How to prepare a best-in-class strategy for Black Friday

This year’s shopping phenomenon will be dominated by online retail, while the FIFA World Cup presents unique opportunities for an ironclad Black Friday strategy – but what is ‘best in class’?

Black Friday is just around the corner and retailers around the world are putting the finishing touches to their strategies to get ahead of the competition.

This year’s event will be heavily dominated by online shopping. E-commerce has swamped the retail scene post-pandemic and in the wake of the cost of living crisis, consumers are desperate to find a good deal.

Retailers must also contend with the FIFA World Cup this winter, the first time the footballing spectacle has taken place outside of summer. This, coupled with the traditional businesses associated with the festive season, will present a unique challenge for retailers –- but also a unique opportunity.

This starts by ensuring your Google Shopping campaign is ironclad. So what does a best-in-class Black Friday strategy look like? Liam Patterson, CEO of Bidnamic, runs through the checklist of essentials.

Focus on what’s different this year

Cyber Monday has become Cyber Month, with brands spreading promotions throughout the weeks leading up to the big shopping frenzy. With the World Cup bang in the middle of it all, media planners across the board have their work cut out trying to prepare.

Highly organised, creative digital ad campaigns are key to getting a headstart over the competition. Take advantage of influencers or bespoke email marketing campaigns – these tools can distance you from the crowd.

Tapping into the buzz surrounding the World Cup should also be prioritised. This is the chance to connect with prospective customers that will be glued to their screens for the next month – be it TV or smartphone.

Take advantage of the multiscreen consumer

We are living in a multiscreen culture and audiences can pop up across various mediums. IPA reports that 32% of consumers tuning into the World Cup will do so through social media, with an additional 20% playing games online. Smartphones usage is likely to spike, meaning retailers need to ensure their mobile sites are prepared to welcome high amounts of traffic. Retailers can test the speed of their website using tools like k6 cloud. If your store is on Shopify, they can test your online store speed themselves.

Convenience is king in time-poor periods

Evolving consumer expectations have to be considered. Convenience is king - seamless, simple checkout processes are essential.

This applies to desktop and mobile alike. Conversion rates will suffer if consumers are forced to fill out box-after-box. Google Pay and Shop Pay can provide much-needed support in securing these conversions.

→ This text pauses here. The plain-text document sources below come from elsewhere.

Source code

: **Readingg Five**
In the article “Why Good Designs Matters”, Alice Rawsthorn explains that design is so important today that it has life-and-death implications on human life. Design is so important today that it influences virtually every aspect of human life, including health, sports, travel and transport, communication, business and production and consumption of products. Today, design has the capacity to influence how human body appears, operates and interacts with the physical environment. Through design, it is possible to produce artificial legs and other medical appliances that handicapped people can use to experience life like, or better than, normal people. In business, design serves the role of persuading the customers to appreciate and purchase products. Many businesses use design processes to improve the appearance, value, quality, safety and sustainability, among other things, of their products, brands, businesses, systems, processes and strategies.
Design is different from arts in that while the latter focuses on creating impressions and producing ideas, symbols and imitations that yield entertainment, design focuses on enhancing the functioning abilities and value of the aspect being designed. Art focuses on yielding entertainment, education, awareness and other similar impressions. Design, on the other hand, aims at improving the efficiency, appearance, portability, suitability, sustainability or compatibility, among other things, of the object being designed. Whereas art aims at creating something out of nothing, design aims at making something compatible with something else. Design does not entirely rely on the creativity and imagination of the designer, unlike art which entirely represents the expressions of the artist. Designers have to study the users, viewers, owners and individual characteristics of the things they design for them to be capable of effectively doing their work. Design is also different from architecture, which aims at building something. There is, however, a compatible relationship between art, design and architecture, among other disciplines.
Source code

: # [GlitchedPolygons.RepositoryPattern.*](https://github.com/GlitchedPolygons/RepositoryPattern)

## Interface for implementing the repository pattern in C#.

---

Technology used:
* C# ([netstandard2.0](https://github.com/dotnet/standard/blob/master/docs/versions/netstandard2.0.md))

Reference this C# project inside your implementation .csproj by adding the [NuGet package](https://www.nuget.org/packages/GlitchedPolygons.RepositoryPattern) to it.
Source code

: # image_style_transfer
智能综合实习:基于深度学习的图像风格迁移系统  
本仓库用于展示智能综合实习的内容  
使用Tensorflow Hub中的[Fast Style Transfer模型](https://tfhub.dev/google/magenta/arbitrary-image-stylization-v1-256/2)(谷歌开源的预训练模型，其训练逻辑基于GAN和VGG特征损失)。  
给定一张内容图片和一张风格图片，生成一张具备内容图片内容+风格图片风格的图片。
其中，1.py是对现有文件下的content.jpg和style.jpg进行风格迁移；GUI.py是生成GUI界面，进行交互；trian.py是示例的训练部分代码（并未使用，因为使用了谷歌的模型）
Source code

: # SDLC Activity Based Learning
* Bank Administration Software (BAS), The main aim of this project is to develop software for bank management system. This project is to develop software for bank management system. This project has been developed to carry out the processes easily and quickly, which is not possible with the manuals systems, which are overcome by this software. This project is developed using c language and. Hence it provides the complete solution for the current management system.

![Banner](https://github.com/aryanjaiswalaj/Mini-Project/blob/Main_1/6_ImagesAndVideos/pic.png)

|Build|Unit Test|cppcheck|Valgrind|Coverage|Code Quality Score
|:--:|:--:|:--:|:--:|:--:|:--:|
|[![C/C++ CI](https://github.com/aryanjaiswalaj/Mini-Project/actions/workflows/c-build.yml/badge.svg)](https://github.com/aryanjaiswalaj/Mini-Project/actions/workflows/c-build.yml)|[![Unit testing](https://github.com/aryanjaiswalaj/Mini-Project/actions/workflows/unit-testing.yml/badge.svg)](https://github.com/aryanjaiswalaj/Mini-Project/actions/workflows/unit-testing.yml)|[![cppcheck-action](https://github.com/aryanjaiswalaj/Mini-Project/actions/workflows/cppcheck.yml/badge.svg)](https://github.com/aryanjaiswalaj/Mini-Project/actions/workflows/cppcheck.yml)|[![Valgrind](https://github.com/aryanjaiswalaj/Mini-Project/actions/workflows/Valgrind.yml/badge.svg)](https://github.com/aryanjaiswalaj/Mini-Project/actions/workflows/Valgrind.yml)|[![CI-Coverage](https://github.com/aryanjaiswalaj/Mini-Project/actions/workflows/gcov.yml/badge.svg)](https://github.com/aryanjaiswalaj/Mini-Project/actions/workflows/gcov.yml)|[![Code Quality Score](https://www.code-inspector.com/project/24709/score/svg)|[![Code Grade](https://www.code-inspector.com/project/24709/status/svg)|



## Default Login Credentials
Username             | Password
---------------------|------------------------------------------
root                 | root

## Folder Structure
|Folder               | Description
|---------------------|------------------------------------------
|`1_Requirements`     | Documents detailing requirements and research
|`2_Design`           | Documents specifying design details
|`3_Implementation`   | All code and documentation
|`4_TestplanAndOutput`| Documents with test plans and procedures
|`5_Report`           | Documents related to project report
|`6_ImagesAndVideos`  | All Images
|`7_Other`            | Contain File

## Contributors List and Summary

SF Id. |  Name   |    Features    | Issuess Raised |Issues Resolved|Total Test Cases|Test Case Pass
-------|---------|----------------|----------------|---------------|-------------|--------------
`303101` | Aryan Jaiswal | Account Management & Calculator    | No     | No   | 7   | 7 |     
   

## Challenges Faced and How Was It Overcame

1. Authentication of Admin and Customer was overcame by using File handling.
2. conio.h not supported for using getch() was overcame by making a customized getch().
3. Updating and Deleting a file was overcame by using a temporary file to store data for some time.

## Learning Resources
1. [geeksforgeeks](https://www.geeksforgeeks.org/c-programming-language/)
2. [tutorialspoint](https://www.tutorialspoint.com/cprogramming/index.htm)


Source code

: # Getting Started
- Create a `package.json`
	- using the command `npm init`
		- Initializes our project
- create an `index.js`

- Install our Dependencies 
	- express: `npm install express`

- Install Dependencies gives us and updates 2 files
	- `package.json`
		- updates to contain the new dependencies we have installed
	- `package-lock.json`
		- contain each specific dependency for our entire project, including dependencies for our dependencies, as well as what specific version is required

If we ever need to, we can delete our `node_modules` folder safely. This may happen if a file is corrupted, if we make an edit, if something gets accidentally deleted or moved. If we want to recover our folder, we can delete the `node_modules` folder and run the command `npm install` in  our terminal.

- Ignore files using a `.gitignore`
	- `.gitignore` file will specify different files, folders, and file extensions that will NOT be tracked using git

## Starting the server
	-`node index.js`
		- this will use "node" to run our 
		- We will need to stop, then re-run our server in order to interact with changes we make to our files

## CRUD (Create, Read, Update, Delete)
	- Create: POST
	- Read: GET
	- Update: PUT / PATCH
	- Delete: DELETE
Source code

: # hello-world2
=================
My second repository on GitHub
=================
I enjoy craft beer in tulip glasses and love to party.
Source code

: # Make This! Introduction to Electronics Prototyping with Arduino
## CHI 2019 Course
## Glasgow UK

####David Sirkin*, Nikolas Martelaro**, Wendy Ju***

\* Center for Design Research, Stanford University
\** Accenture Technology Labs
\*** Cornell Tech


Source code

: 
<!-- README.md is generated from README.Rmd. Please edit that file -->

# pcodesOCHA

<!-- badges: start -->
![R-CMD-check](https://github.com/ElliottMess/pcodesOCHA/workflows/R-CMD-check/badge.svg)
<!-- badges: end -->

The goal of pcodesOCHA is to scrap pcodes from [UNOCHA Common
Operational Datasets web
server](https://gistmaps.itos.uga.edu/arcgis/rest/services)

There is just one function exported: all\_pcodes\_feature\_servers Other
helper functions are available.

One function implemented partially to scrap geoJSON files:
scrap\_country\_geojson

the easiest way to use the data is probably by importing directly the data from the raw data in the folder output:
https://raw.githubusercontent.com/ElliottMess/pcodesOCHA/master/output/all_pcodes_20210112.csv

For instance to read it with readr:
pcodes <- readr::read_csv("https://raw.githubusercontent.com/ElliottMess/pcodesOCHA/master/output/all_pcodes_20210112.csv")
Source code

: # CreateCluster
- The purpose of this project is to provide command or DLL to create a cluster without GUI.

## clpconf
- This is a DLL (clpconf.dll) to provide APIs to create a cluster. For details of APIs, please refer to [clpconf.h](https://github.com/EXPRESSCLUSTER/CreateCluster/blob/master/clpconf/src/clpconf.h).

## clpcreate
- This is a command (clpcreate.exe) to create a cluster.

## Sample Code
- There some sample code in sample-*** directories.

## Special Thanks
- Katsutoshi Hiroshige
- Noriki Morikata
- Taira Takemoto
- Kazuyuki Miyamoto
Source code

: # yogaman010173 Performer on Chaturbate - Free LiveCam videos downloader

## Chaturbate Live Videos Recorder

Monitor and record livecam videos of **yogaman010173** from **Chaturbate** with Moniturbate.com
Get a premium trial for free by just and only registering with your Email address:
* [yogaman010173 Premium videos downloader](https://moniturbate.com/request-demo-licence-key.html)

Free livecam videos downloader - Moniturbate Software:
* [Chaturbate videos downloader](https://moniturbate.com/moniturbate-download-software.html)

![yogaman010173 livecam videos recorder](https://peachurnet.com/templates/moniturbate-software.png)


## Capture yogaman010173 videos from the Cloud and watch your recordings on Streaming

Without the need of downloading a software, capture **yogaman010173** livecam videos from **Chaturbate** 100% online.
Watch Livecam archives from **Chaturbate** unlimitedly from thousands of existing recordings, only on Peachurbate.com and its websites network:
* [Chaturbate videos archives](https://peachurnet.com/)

The World Cup isn’t the only activity retailers have to contend with. Christmas parties, pantomimes, Christmas markets – all will be vying for consumers’ attention. Free time will be in short supply meaning any festive-goers that would typically look for deals in brick-and-mortar stores will have to compromise and shop online.

Cover your audience

Retailers have their work cut-out catering to all of their audiences’ needs, not least because there are countless groups to contend with.

Frugalism is expected to be seen across the masses. WARC’s latest report on consumer trends indicates that 40% of consumers are predicted to be more price-conscious about clothes and shoes alone. More people will be trying to get their Christmas shopping done early, but retailers must remember to take into account the historic last-minute shoppers. Ad campaigns must be prepared to target both groups.

Cater for the social Gen Z shoppers

New payment solutions will also impact Black Friday deals. Predictions forecast that 78% of consumers will lean on buy-now-pay-later platforms to navigate the cost of living crisis and fund present purchases. This, however, doesn’t mean that everyone is planning to stay at home this winter.

Canvas8’s research indicates that almost 1-in-3 Gen Z consumers are not prepared to give up socialising – despite their economic struggles. Brands, with this knowledge in tow, have the chance to create extra value opportunities attractive to this demographic.

Keep your stocks – and your customer base – up

Identifying your most popular items – and stocking-up well in advance of Black Friday – will ensure conversion opportunities aren’t missed. If the worst happens, update your website to indicate a product is low-or-out of stock.

If you’re not already, it is vital to start selling across multiple platforms. This embraces the typical customer journey and allows potential customers to see an ad for a product, then let them see it again elsewhere which may result in a sale.

Retargeting campaigns can be a powerful asset moving forward. Opening a new line of dialogue and connecting with consumers that may have forgotten about your brand could improve revenue streams. Past customers are not only easier to reach, they also have increased purchase likelihood if their previous experience was a good one.

The clock is ticking…

Creating a Black Friday strategy that navigates all these challenges is complex, but not impossible. You don’t have to go it alone – digital partners are out there to help retailers with their Google Shopping this Black Friday.

Retailers have reached the crossroads. Getting organised and tuning into what your consumers are asking for now is the recipe for success. Optimising your website, delivering a smooth checkout process – these should be at the top of your list of things to do.

Follow this advice and it won’t be long before your conversion rate starts to climb.